To do
Copy each of the entries below line for line, keeping every character, symbol and space unchanged.

Data
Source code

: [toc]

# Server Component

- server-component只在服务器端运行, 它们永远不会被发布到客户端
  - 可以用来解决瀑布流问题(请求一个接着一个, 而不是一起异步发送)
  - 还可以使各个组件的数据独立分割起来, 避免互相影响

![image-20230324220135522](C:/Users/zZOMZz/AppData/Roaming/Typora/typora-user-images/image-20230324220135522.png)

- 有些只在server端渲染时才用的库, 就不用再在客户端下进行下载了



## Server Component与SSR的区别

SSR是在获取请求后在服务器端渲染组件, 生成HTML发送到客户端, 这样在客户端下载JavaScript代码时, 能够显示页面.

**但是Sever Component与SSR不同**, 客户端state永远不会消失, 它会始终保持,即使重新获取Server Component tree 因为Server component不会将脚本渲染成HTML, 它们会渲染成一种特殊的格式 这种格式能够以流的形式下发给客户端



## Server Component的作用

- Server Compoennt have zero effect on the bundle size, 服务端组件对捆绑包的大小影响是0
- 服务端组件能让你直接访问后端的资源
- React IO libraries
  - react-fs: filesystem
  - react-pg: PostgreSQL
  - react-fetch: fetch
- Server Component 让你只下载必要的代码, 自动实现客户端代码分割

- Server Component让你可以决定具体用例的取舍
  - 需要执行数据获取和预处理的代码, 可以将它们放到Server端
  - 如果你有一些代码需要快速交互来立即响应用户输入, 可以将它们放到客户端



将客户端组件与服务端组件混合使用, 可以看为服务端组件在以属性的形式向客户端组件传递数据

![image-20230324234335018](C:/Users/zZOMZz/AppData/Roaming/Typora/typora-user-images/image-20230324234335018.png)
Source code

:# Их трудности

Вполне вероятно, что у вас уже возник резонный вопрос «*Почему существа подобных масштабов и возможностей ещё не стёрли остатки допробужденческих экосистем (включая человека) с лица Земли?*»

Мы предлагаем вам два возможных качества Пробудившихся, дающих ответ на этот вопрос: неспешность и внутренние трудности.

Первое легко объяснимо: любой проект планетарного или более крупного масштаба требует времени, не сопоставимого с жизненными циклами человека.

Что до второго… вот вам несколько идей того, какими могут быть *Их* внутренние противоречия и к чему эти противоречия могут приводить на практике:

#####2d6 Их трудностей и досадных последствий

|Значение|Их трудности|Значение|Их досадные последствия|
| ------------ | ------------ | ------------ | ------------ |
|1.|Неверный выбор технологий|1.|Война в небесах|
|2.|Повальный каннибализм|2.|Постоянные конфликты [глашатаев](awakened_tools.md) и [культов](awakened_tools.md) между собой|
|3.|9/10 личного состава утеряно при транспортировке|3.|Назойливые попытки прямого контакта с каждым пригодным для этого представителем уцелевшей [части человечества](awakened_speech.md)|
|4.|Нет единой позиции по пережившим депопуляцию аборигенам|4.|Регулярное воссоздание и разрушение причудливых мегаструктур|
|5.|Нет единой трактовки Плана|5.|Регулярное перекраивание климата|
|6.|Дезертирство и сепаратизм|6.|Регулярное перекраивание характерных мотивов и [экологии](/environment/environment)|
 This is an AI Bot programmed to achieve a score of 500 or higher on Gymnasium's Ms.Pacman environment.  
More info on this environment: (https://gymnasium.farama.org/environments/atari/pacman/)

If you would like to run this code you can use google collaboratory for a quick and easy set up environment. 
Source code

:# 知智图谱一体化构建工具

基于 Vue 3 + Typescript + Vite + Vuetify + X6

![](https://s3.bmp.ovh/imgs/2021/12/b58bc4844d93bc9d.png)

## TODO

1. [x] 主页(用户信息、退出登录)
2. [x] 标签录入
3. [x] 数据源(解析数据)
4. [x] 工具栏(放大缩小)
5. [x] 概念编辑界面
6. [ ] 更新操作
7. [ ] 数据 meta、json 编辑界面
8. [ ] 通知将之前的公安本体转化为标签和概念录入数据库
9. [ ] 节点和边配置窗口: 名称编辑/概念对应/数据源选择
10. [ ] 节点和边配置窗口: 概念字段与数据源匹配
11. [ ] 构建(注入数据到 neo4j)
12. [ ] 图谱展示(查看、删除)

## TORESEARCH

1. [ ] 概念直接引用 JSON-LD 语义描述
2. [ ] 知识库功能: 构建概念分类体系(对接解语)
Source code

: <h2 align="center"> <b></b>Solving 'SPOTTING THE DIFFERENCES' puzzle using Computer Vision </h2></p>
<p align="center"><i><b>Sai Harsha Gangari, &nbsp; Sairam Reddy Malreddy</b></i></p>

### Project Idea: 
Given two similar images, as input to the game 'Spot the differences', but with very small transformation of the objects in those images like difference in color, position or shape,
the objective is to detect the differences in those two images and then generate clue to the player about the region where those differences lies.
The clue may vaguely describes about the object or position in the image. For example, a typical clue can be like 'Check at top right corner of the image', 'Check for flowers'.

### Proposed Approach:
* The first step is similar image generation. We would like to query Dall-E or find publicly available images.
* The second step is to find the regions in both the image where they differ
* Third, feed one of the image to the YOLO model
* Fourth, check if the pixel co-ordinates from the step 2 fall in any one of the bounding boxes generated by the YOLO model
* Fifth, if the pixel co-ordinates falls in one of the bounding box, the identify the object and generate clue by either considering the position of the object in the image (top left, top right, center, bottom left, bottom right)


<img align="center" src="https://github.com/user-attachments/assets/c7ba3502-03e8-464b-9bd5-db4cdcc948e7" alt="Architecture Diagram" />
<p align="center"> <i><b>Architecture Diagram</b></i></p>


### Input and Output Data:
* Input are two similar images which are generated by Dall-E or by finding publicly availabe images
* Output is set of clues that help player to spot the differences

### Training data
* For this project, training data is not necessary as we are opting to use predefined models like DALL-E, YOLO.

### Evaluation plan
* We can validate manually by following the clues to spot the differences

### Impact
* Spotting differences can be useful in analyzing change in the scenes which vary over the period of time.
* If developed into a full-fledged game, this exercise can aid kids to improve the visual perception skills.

Output of the exercise
Source code

: [toc]

# Server Component

- server-component只在服务器端运行, 它们永远不会被发布到客户端
  - 可以用来解决瀑布流问题(请求一个接着一个, 而不是一起异步发送)
  - 还可以使各个组件的数据独立分割起来, 避免互相影响

![image-20230324220135522](C:/Users/zZOMZz/AppData/Roaming/Typora/typora-user-images/image-20230324220135522.png)

- 有些只在server端渲染时才用的库, 就不用再在客户端下进行下载了



## Server Component与SSR的区别

SSR是在获取请求后在服务器端渲染组件, 生成HTML发送到客户端, 这样在客户端下载JavaScript代码时, 能够显示页面.

**但是Sever Component与SSR不同**, 客户端state永远不会消失, 它会始终保持,即使重新获取Server Component tree 因为Server component不会将脚本渲染成HTML, 它们会渲染成一种特殊的格式 这种格式能够以流的形式下发给客户端



## Server Component的作用

- Server Compoennt have zero effect on the bundle size, 服务端组件对捆绑包的大小影响是0
- 服务端组件能让你直接访问后端的资源
- React IO libraries
  - react-fs: filesystem
  - react-pg: PostgreSQL
  - react-fetch: fetch
- Server Component 让你只下载必要的代码, 自动实现客户端代码分割

- Server Component让你可以决定具体用例的取舍
  - 需要执行数据获取和预处理的代码, 可以将它们放到Server端
  - 如果你有一些代码需要快速交互来立即响应用户输入, 可以将它们放到客户端



将客户端组件与服务端组件混合使用, 可以看为服务端组件在以属性的形式向客户端组件传递数据

![image-20230324234335018](C:/Users/zZOMZz/AppData/Roaming/Typora/typora-user-images/image-20230324234335018.png)
Source code

:# Их трудности

Вполне вероятно, что у вас уже возник резонный вопрос «*Почему существа подобных масштабов и возможностей ещё не стёрли остатки допробужденческих экосистем (включая человека) с лица Земли?*»

Мы предлагаем вам два возможных качества Пробудившихся, дающих ответ на этот вопрос: неспешность и внутренние трудности.

Первое легко объяснимо: любой проект планетарного или более крупного масштаба требует времени, не сопоставимого с жизненными циклами человека.

Что до второго… вот вам несколько идей того, какими могут быть *Их* внутренние противоречия и к чему эти противоречия могут приводить на практике:

#####2d6 Их трудностей и досадных последствий

|Значение|Их трудности|Значение|Их досадные последствия|
| ------------ | ------------ | ------------ | ------------ |
|1.|Неверный выбор технологий|1.|Война в небесах|
|2.|Повальный каннибализм|2.|Постоянные конфликты [глашатаев](awakened_tools.md) и [культов](awakened_tools.md) между собой|
|3.|9/10 личного состава утеряно при транспортировке|3.|Назойливые попытки прямого контакта с каждым пригодным для этого представителем уцелевшей [части человечества](awakened_speech.md)|
|4.|Нет единой позиции по пережившим депопуляцию аборигенам|4.|Регулярное воссоздание и разрушение причудливых мегаструктур|
|5.|Нет единой трактовки Плана|5.|Регулярное перекраивание климата|
|6.|Дезертирство и сепаратизм|6.|Регулярное перекраивание характерных мотивов и [экологии](/environment/environment)|
 This is an AI Bot programmed to achieve a score of 500 or higher on Gymnasium's Ms.Pacman environment.  
More info on this environment: (https://gymnasium.farama.org/environments/atari/pacman/)

If you would like to run this code you can use google collaboratory for a quick and easy set up environment. 
Source code

:# 知智图谱一体化构建工具

基于 Vue 3 + Typescript + Vite + Vuetify + X6

![](https://s3.bmp.ovh/imgs/2021/12/b58bc4844d93bc9d.png)

## TODO

1. [x] 主页(用户信息、退出登录)
2. [x] 标签录入
3. [x] 数据源(解析数据)
4. [x] 工具栏(放大缩小)
5. [x] 概念编辑界面
6. [ ] 更新操作
7. [ ] 数据 meta、json 编辑界面
8. [ ] 通知将之前的公安本体转化为标签和概念录入数据库
9. [ ] 节点和边配置窗口: 名称编辑/概念对应/数据源选择
10. [ ] 节点和边配置窗口: 概念字段与数据源匹配
11. [ ] 构建(注入数据到 neo4j)
12. [ ] 图谱展示(查看、删除)

## TORESEARCH

1. [ ] 概念直接引用 JSON-LD 语义描述
2. [ ] 知识库功能: 构建概念分类体系(对接解语)
Source code

: <h2 align="center"> <b></b>Solving 'SPOTTING THE DIFFERENCES' puzzle using Computer Vision </h2></p>
<p align="center"><i><b>Sai Harsha Gangari, &nbsp; Sairam Reddy Malreddy</b></i></p>

### Project Idea: 
Given two similar images, as input to the game 'Spot the differences', but with very small transformation of the objects in those images like difference in color, position or shape,
the objective is to detect the differences in those two images and then generate clue to the player about the region where those differences lies.
The clue may vaguely describes about the object or position in the image. For example, a typical clue can be like 'Check at top right corner of the image', 'Check for flowers'.

### Proposed Approach:
* The first step is similar image generation. We would like to query Dall-E or find publicly available images.
* The second step is to find the regions in both the image where they differ
* Third, feed one of the image to the YOLO model
* Fourth, check if the pixel co-ordinates from the step 2 fall in any one of the bounding boxes generated by the YOLO model
* Fifth, if the pixel co-ordinates falls in one of the bounding box, the identify the object and generate clue by either considering the position of the object in the image (top left, top right, center, bottom left, bottom right)


<img align="center" src="https://github.com/user-attachments/assets/c7ba3502-03e8-464b-9bd5-db4cdcc948e7" alt="Architecture Diagram" />
<p align="center"> <i><b>Architecture Diagram</b></i></p>


### Input and Output Data:
* Input are two similar images which are generated by Dall-E or by finding publicly availabe images
* Output is set of clues that help player to spot the differences

### Training data
* For this project, training data is not necessary as we are opting to use predefined models like DALL-E, YOLO.

### Evaluation plan
* We can validate manually by following the clues to spot the differences

### Impact
* Spotting differences can be useful in analyzing change in the scenes which vary over the period of time.
* If developed into a full-fledged game, this exercise can aid kids to improve the visual perception skills.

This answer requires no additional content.